The New York State Senate today passed a measure to protect the staff and occupants in group homes and other youth residential facilities. “Renee’s Law” (S2625), sponsored by Senator Catharine Young (R-I-C, Olean), increases the criminal history and other information available to those involved in residential placements for violent youth offenders so that a thorough evaluation of the youth's rehabilitation and the risk they pose to the community can be performed.
The measure was named for Renee Greco, a 24-year-old youth care worker who was killed at a group home for troubled youths in Lockport, Niagara County
“Again, the Senate has passed this bill to avoid another senseless tragedy like Renee Greco’s death,” said Senator Young. “We need a comprehensive approach to reforming the juvenile justice system to ensure the safety of both staff members and residents. No one should be unknowingly placed in a dangerous situation like Renee was. By providing background information on residents and proper training, staff members can better protect themselves and other residents. This is common-sense legislation that should be enacted to save the lives of innocent victims, and I urge the Assembly to pass it.”
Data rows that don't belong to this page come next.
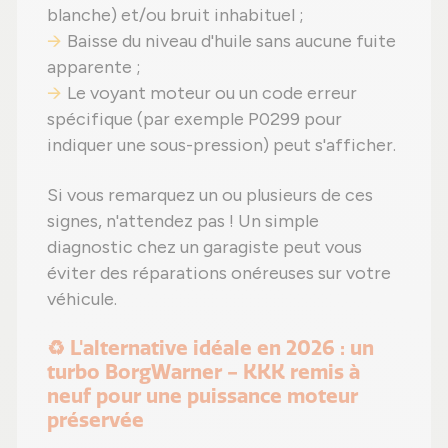
blanche) et/ou bruit inhabituel ;
Baisse du niveau d'huile sans aucune fuite
apparente ;
Le voyant moteur ou un code erreur
spécifique (par exemple P0299 pour
indiquer une sous-pression) peut s'afficher.
Si vous remarquez un ou plusieurs de ces
signes, n'attendez pas ! Un simple
diagnostic chez un garagiste peut vous
éviter des réparations onéreuses sur votre
véhicule.
♻️ L'alternative idéale en 2026 : un
turbo BorgWarner - KKK remis à
neuf pour une puissance moteur
préservée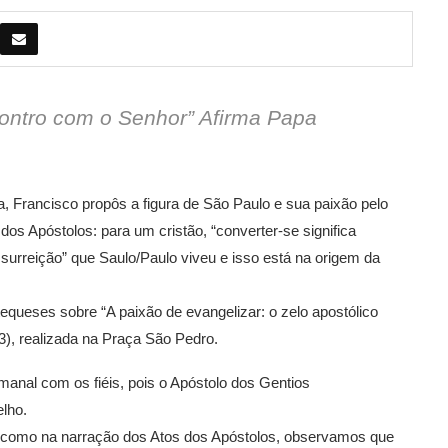
ontro com o Senhor” Afirma Papa
a, Francisco propôs a figura de São Paulo e sua paixão pelo
os Apóstolos: para um cristão, “converter-se significa
surreição” que Saulo/Paulo viveu e isso está na origem da
equeses sobre “A paixão de evangelizar: o zelo apostólico
/03), realizada na Praça São Pedro.
emanal com os fiéis, pois o Apóstolo dos Gentios
elho.
im como na narração dos Atos dos Apóstolos, observamos que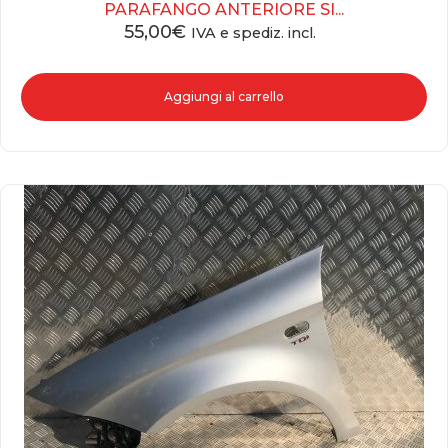
PARAFANGO ANTERIORE SI...
55,00
€
IVA e spediz. incl.
Aggiungi al carrello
Ms. Greco was the sole staff member watching six teenage boys in the facility licensed by the state Office of Children and Family Services (OCFS). In 2009, Ms. Greco was brutally beaten to death after two teenage residents put a blanket over her head while she was playing cards with other residents in the home. Ms. Greco was not informed of either assailant’s prior violent crimes or actions within facilities.
Currently, staff in OCFS-operated or certified programs do not receive background information on the youths in their care. Further, voluntary agencies lack adequate training and staff to receive youths that are dangerous. These practices, though based on hopes of rehabilitating misguided youth, have contributed to a high recidivism rate, increased violence towards staff, and an unknown number of tragedies within the communities where juveniles have been irresponsibly placed.
Renee's Law takes a comprehensive approach to help address the potential risks faced by employees and youth residents by ensuring a thorough evaluation of a youth's rehabilitation and the risk they pose to the community. It requires that staff caring for youths within residential programs operated or certified by OCFS have access to the files and records of the youth in their care. The records would also be available to the legal community, including the judge, presentment agency, district attorney, and defense counsel should the youth commit another crime while in a facility. Upon placement or movement to a lower level of custody, the local law enforcement agency would also receive a youth's records.
The bill also directs OCFS to establish requirements for training that must be provided to staff responsible for the care and custody of youths placed in or committed to an OCFS program. Topics would include staff abuse prevention and identification; the use of physical intervention; techniques of group and individual child management; gang awareness; absent without leave procedures; conflict resolution; and the laws, rules, and regulations governing the protection of staff from abuse.
The bill has been sent to the Assembly.